No one knows exactly what causes Alzheimer's, a creeping brain degeneration that afflicts about 4.5 million Americans and is on the rise as the population ages.
The leading theory is that something spurs abnormal production of beta-amyloid, which forms sticky clumps that coat brain cells and kill them — plaque that is the disease's hallmark. But tau clearly plays some role: A mutant form of this protein forms fibrous tangles in brain cells of Alzheimer's patients, and tau seems to be primarily responsible for another form of dementia.
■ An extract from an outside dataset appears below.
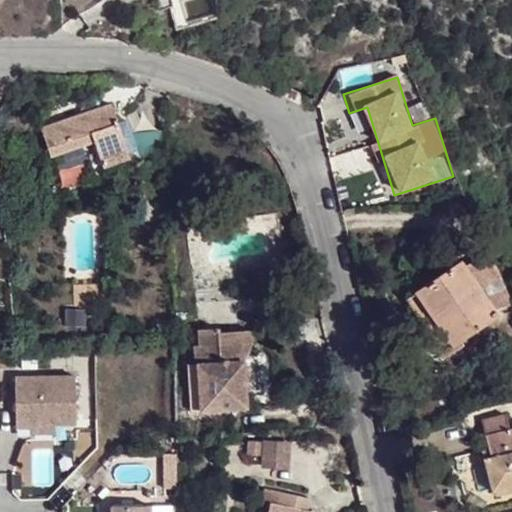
[(111,105),(42,129),(52,157),(53,157),(94,143),(101,161),(106,175),(140,162),(132,141),(125,144),(111,105)]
To see if the tangles themselves are a cause or symptom of dementia, Ashe and colleagues specially engineered a mouse to mimic the kind of tau-and-tangle formation seen in Alzheimer's patients' brains.
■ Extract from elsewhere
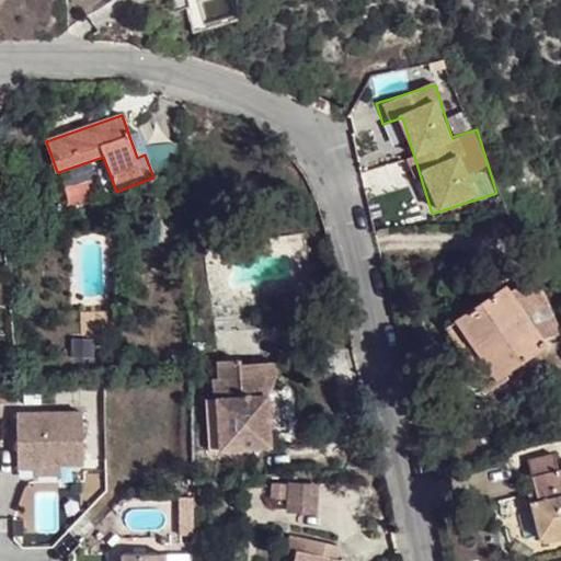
[(103,157),(58,172),(66,192),(111,176),(103,157)]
Sure enough, as the rodents aged, more tangles built up and more brain cells died — and the mice showed dramatic memory loss.
How could they tell? Mice don't like water and thus quickly learned how to swim out of a water maze. But as they became demented, it took longer to get out of the water until eventually the mice just swam aimlessly.
The mice were bred so that eating a certain antibiotic would switch off a gene responsible for producing the bad tau.
Here's the first surprise: As tau production plummeted, the rodents' memory loss didn't just stop, they regained some memory. It wasn't a full recovery — dead brain cells can't be brought back — but after repeated retesting to confirm the results, Ashe concluded that memory function improved to about half the pre-demented state. Also, neuron death stopped.
The second surprise: Those fibrous tangles continued to form even as the mice got better.
That suggests the tangles aren't killing brain cells, but the mutant tau itself is. Perhaps the tangles form as the brain tries to fight off poisonous tau by sequestering it, Ashe said.
Studies using mice who overproduce that other Alzheimer's culprit, beta-amyloid, also have suggested that blocking that protein might reverse memory loss, with or without getting rid of the accompanying amyloid plaques, Thies noted. That's why numerous drug companies are hunting medicines to target amyloid production.
Similar efforts to block tau have lagged because until now there hasn't been a good animal model of tau-caused dementia to test, he said.
That now is likely to change, and Ashe foresees one day attacking both proteins simultaneously.
She adds a caution: Don't think antibiotics are the key — Ashe just happened to use one to switch off a gene specially bred into these mice.